[DATA SHOWN]
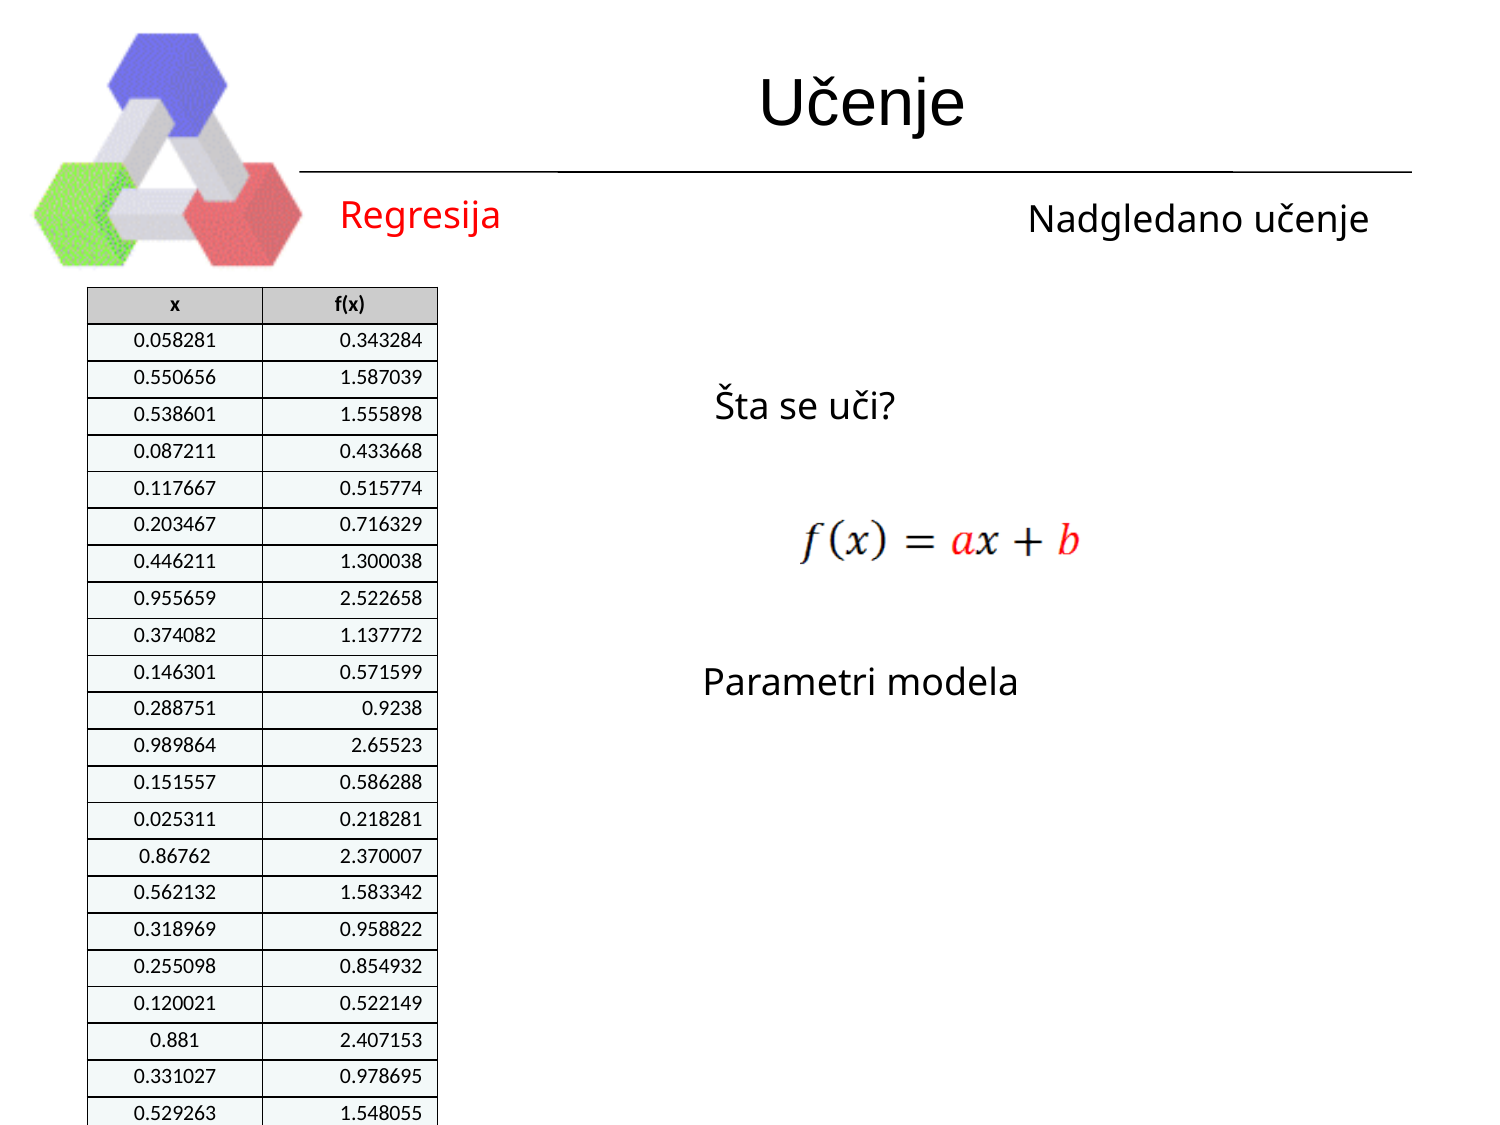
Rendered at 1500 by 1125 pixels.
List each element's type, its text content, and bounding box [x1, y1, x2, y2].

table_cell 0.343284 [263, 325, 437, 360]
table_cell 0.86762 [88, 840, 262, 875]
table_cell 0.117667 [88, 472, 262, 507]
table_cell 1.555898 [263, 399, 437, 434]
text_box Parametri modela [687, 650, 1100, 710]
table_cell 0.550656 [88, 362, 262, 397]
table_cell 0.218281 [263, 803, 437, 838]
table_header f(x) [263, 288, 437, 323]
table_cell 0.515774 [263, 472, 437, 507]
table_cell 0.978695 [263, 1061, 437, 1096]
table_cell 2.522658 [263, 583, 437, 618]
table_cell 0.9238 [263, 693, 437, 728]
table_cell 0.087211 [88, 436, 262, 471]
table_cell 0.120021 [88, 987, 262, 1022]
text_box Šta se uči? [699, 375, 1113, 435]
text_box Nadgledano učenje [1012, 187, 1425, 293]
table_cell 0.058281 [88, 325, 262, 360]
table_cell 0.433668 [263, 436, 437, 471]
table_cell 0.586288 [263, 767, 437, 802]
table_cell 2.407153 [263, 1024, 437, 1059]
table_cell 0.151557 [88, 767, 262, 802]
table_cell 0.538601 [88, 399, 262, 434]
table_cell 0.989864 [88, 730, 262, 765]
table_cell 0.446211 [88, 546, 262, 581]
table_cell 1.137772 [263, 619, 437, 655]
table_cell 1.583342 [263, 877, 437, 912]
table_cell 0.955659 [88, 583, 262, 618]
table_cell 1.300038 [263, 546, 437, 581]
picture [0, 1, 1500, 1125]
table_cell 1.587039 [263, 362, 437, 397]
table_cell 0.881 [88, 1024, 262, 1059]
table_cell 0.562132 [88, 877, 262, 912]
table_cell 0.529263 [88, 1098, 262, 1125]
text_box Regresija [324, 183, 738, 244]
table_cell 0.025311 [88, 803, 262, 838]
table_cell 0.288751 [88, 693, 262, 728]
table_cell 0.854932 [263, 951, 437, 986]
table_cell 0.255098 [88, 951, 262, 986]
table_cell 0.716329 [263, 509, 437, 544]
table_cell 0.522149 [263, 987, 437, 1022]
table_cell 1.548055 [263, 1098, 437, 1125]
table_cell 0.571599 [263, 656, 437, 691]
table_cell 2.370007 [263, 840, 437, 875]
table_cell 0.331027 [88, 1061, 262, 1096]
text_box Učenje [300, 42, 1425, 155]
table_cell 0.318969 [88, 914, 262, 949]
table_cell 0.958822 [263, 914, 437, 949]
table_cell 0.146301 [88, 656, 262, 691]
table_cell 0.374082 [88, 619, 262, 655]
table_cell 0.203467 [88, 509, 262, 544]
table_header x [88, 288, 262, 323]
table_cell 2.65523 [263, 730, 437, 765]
[/DATA SHOWN]
## PROBLEM DETAILS:
Omitting the images, transcribe every record exactly.

## ANSWER:
Rendered at 1500 by 1125 pixels.
List each element's type, its text content, and bounding box [x1, y1, x2, y2].

table_cell 0.343284 [263, 325, 437, 360]
table_cell 0.86762 [88, 840, 262, 875]
table_cell 0.117667 [88, 472, 262, 507]
table_cell 1.555898 [263, 399, 437, 434]
text_box Parametri modela [687, 650, 1100, 710]
table_cell 0.550656 [88, 362, 262, 397]
table_cell 0.218281 [263, 803, 437, 838]
table_header f(x) [263, 288, 437, 323]
table_cell 0.515774 [263, 472, 437, 507]
table_cell 0.978695 [263, 1061, 437, 1096]
table_cell 2.522658 [263, 583, 437, 618]
table_cell 0.9238 [263, 693, 437, 728]
table_cell 0.087211 [88, 436, 262, 471]
table_cell 0.120021 [88, 987, 262, 1022]
text_box Šta se uči? [699, 375, 1113, 435]
text_box Nadgledano učenje [1012, 187, 1425, 293]
table_cell 0.058281 [88, 325, 262, 360]
table_cell 0.433668 [263, 436, 437, 471]
table_cell 0.586288 [263, 767, 437, 802]
table_cell 2.407153 [263, 1024, 437, 1059]
table_cell 0.151557 [88, 767, 262, 802]
table_cell 0.538601 [88, 399, 262, 434]
table_cell 0.989864 [88, 730, 262, 765]
table_cell 0.446211 [88, 546, 262, 581]
table_cell 1.137772 [263, 619, 437, 655]
table_cell 1.583342 [263, 877, 437, 912]
table_cell 0.955659 [88, 583, 262, 618]
table_cell 1.300038 [263, 546, 437, 581]
picture [0, 1, 1500, 1125]
table_cell 1.587039 [263, 362, 437, 397]
table_cell 0.881 [88, 1024, 262, 1059]
table_cell 0.562132 [88, 877, 262, 912]
table_cell 0.529263 [88, 1098, 262, 1125]
text_box Regresija [324, 183, 738, 244]
table_cell 0.025311 [88, 803, 262, 838]
table_cell 0.288751 [88, 693, 262, 728]
table_cell 0.854932 [263, 951, 437, 986]
table_cell 0.255098 [88, 951, 262, 986]
table_cell 0.716329 [263, 509, 437, 544]
table_cell 0.522149 [263, 987, 437, 1022]
table_cell 1.548055 [263, 1098, 437, 1125]
table_cell 0.571599 [263, 656, 437, 691]
table_cell 2.370007 [263, 840, 437, 875]
table_cell 0.331027 [88, 1061, 262, 1096]
text_box Učenje [300, 42, 1425, 155]
table_cell 0.318969 [88, 914, 262, 949]
table_cell 0.958822 [263, 914, 437, 949]
table_cell 0.146301 [88, 656, 262, 691]
table_cell 0.374082 [88, 619, 262, 655]
table_cell 0.203467 [88, 509, 262, 544]
table_header x [88, 288, 262, 323]
table_cell 2.65523 [263, 730, 437, 765]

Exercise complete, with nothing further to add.